Rewrite the part of the material that opens with the line containing "Which category has" and closes with the line containing "GB, NL, ZZ, CN", replacing "Count" with "Tally" and leaving everything else unchanged. Omit the pictures from your answer.

START THE DATA

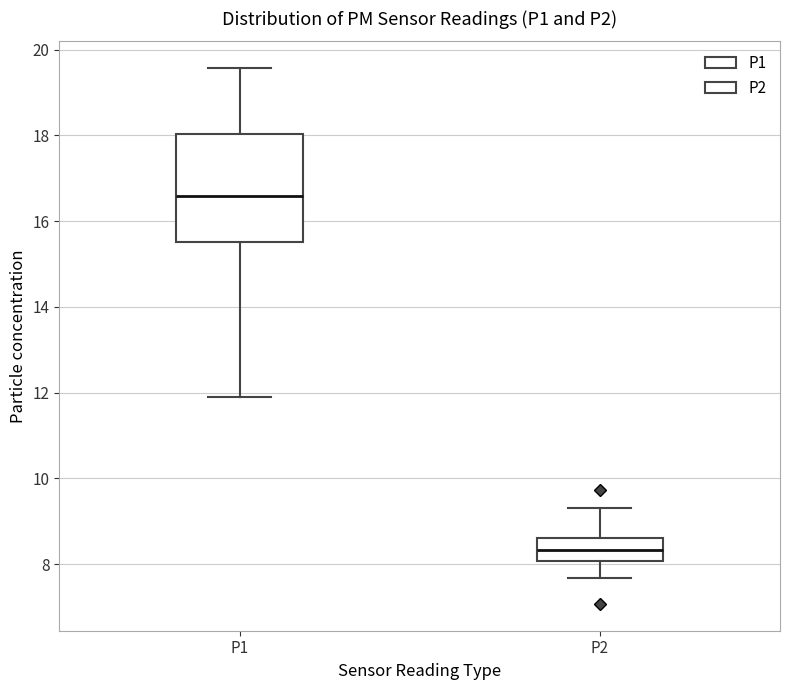

Where does the upper whisker of the box for P1 end on the y-axis? The values are not printed on the chart, so give them approximately, as read against the axis.

19.6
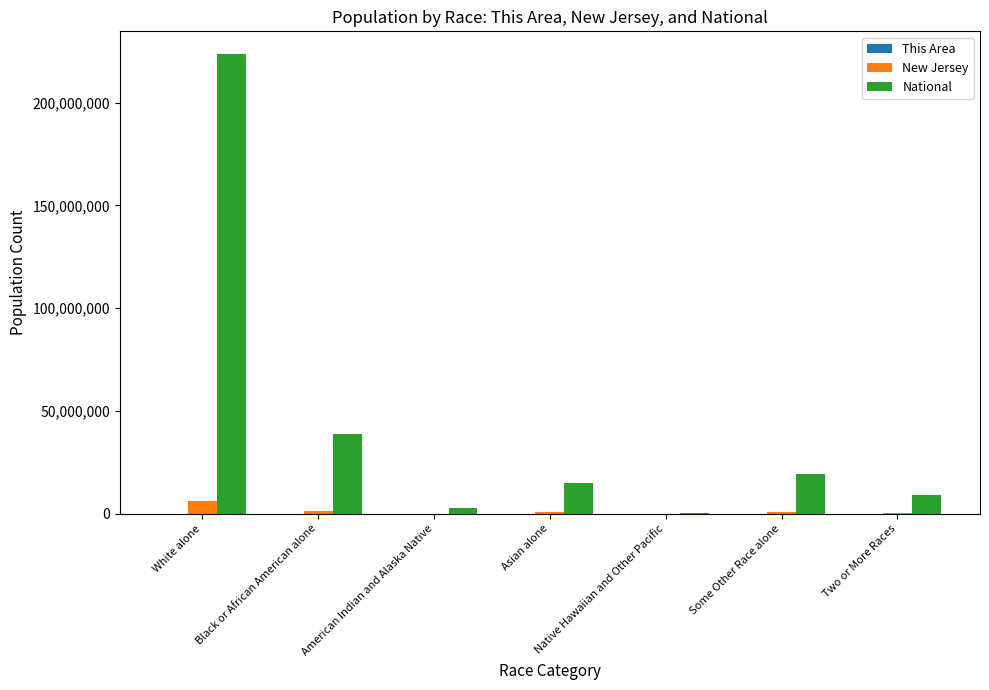

Which series changed the most between White alone and Asian alone?

National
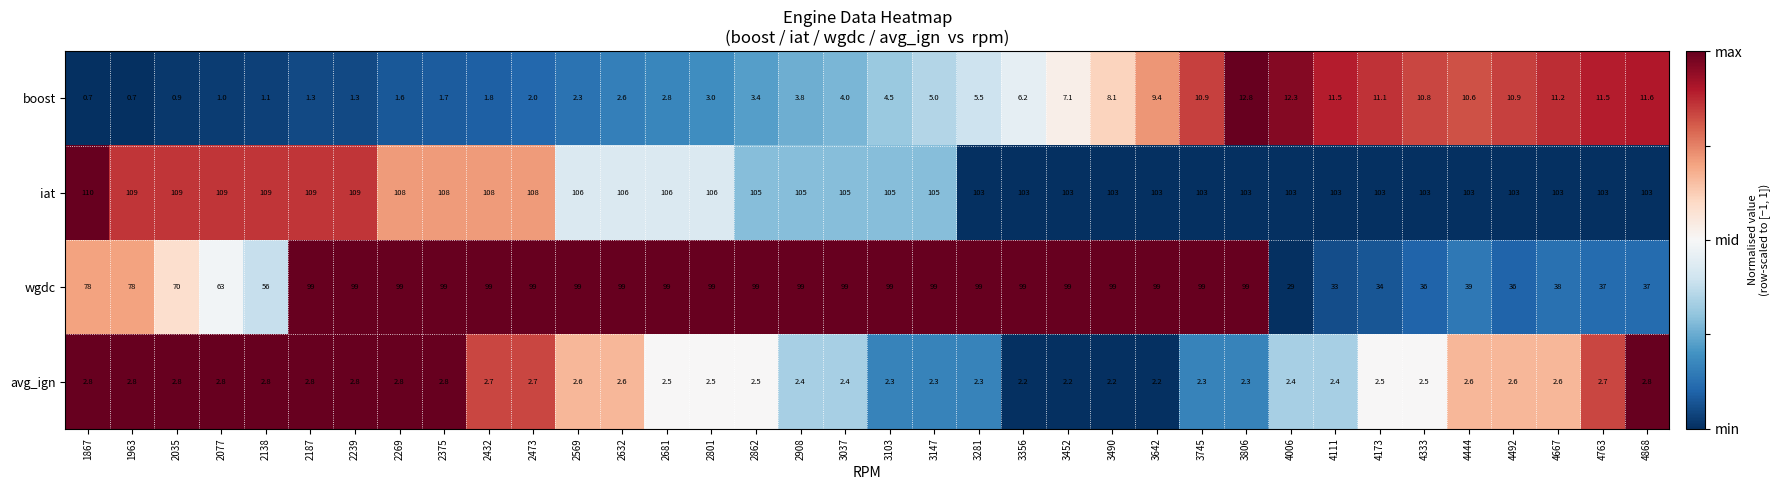

What is the minimum value shown in the chart?

0.7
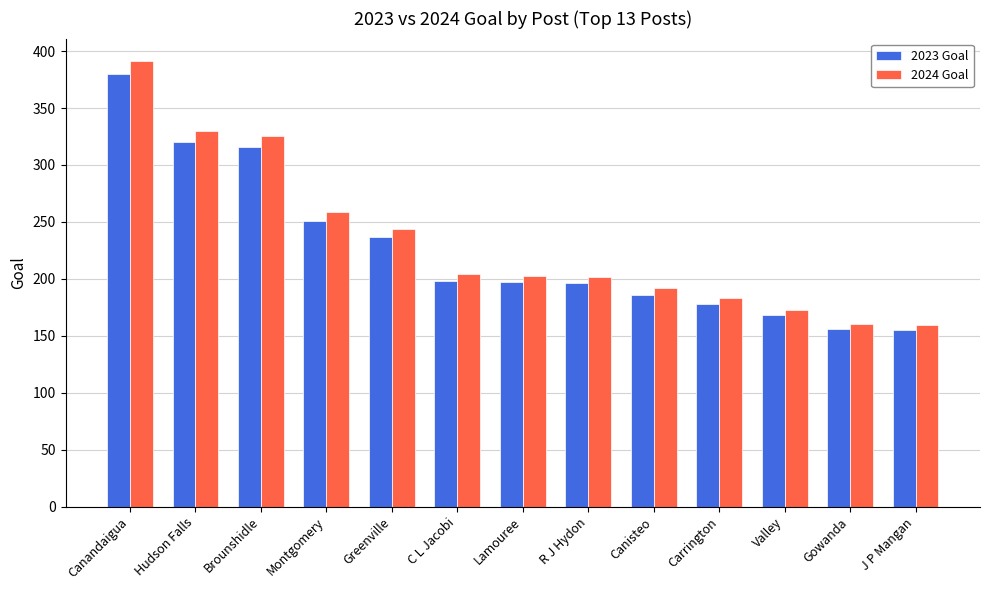

Which category has the highest value across all series?

Canandaigua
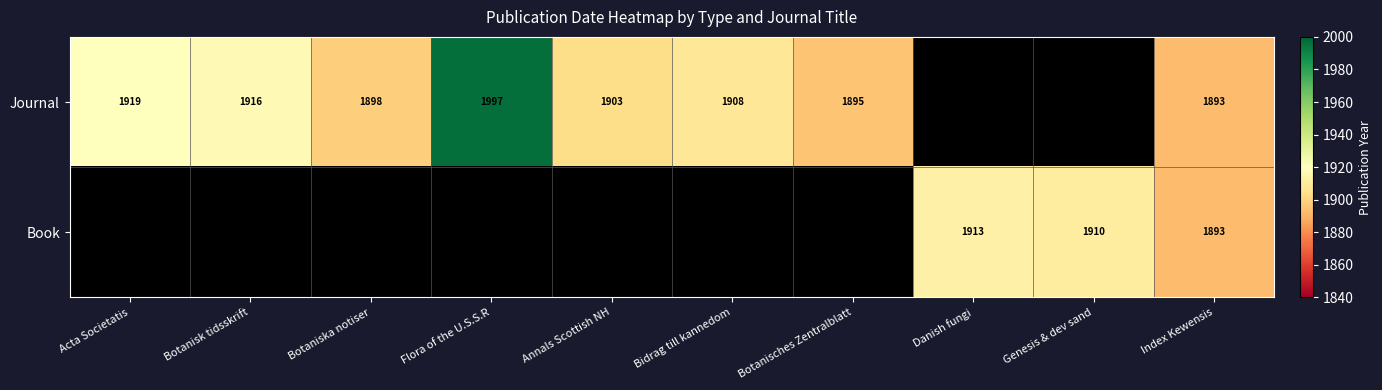

Is it true that Journal equals 1997 at Flora of the U.S.S.R?

True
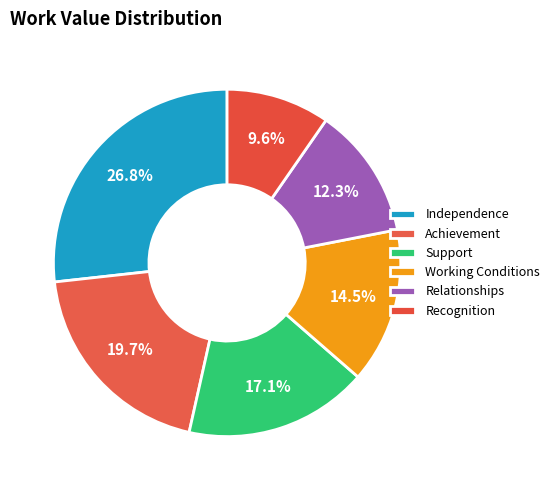

Count the number of slices in the pie.

6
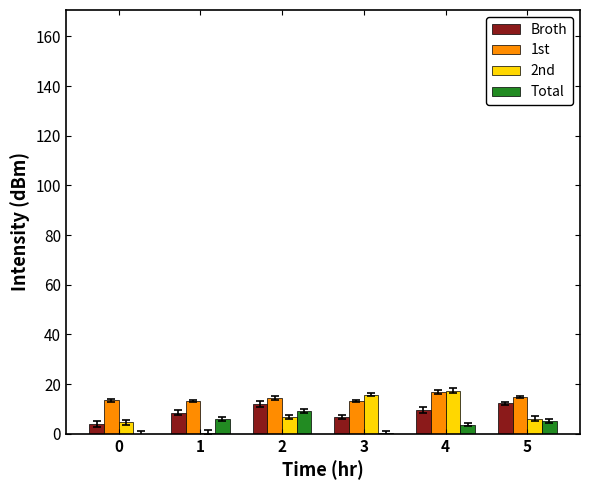

Is the value of 1st at 0 greater than the value of Broth at 3?

Yes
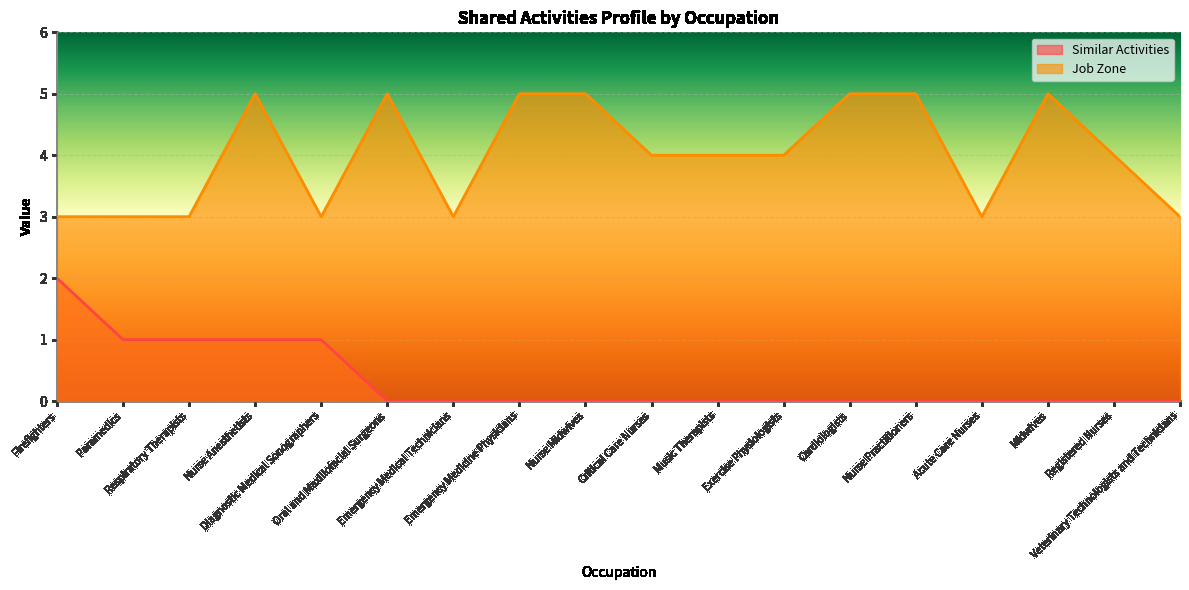

What is the difference between the maximum and second lowest values in the Job Zone series?

2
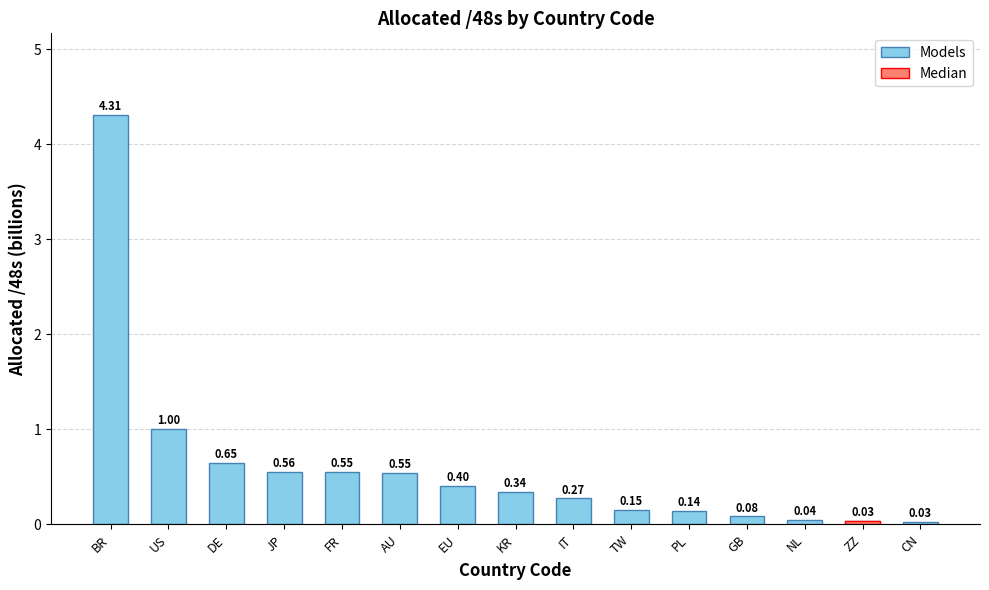

List the labels in order of value, largest first.

BR, US, DE, JP, FR, AU, EU, KR, IT, TW, PL, GB, NL, ZZ, CN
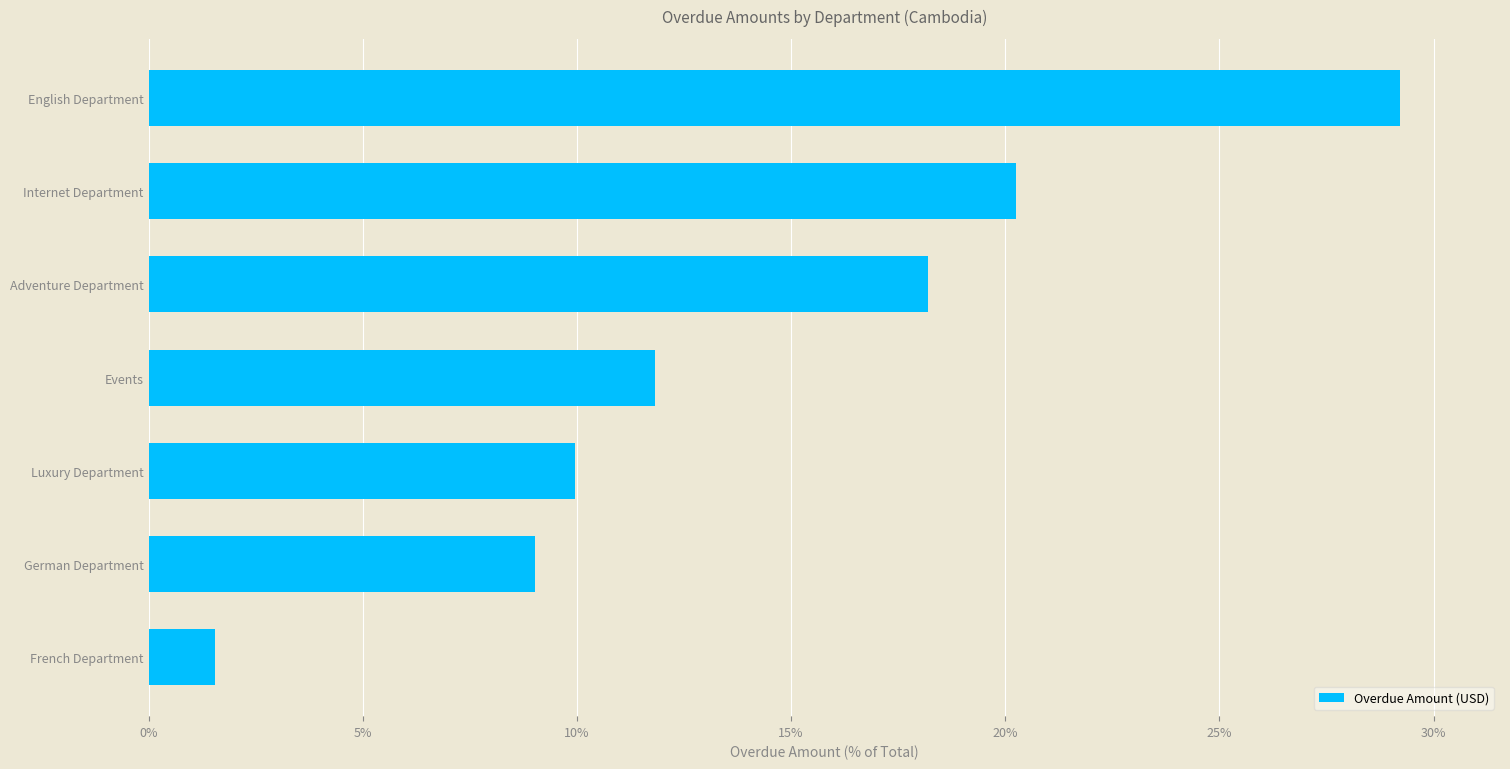

Which label corresponds to the smallest value in the chart?

French Department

END THE DATA

> WRITTEN REPLY
Which category has the highest value across all series?

Canandaigua

Is it true that Journal equals 1997 at Flora of the U.S.S.R?

True

Tally the number of slices in the pie.

6

Is the value of 1st at 0 greater than the value of Broth at 3?

Yes

What is the difference between the maximum and second lowest values in the Job Zone series?

2

List the labels in order of value, largest first.

BR, US, DE, JP, FR, AU, EU, KR, IT, TW, PL, GB, NL, ZZ, CN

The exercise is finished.